Some experts worry that the ambitious building projects underway by companies like Google (GOOG), Facebook and Apple (AAPL) could cause them to vacate hundreds of thousands of square feet of their current offices, turning the commercial real estate boom into a bust.
But while the companies are tight-lipped about their moves, realty experts say most of the new projects represent expansions rather than relocations.
Facebook is renovating and moving by stages into a 1 million-square-foot Menlo Park campus once occupied by Sun Microsystems. It also has bulldozed two old buildings that will make way for a 434,000-square-foot west campus on a 22-acre Menlo Park site.

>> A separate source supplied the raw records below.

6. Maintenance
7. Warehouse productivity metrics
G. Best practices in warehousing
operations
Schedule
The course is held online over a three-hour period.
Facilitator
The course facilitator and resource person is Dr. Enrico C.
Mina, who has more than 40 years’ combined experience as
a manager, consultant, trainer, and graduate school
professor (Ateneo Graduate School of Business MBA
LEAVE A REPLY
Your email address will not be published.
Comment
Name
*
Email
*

The social networking firm is leaving behind 400,000 square feet of offices in Palo Alto. But one of those two buildings will be knocked down by owner Stanford University to be replaced by residences. And the other Palo Alto building is expected to soon be leased. The net result: a Facebook expansion totaling 1.4 million square feet.
Mountain View-based Google has been leasing buildings in Sunnyvale, working with NASA on a huge Mountain View campus, and is renting big buildings in Palo Alto and Mountain View.
"Google probably will not be giving up any space," said Brad Lyman, a Cornish & Carey senior vice president. "They are always expanding. Always gobbling up more space."
Cupertino-based Apple is pushing ahead with plans for a "spaceship" headquarters in Cupertino. That raises questions about the permanence of recent leases in Sunnyvale and Santa Clara. Industry watchers say most of the leases appear to be long-term -- but Apple also has escape clauses in some rental agreements.
"There is no real pattern with Apple," Lyman said.
Builders appear to have hedged their bets on these new projects, even when they are poised to break ground immediately.
"Unless they get a signed lease, the buildings might not come out of the ground right away," said Gregg von Thaden, a Colliers senior vice president.
Yet even without tenants, developer Menlo Equities has erected the shells of three office buildings totaling 460,000 square feet at 3333 Scott Blvd. in Santa Clara, said von Thaden, who is marketing the project.
"We're getting a lot of interest," he added. "Activity is good."
Chad Leiker, a vice president with realty firm Kidder Mathews, said there probably will be excess construction and that some developers will be left holding empty buildings.
"But developers are in the business of risk," he said. "And right now it's all good in Silicon Valley."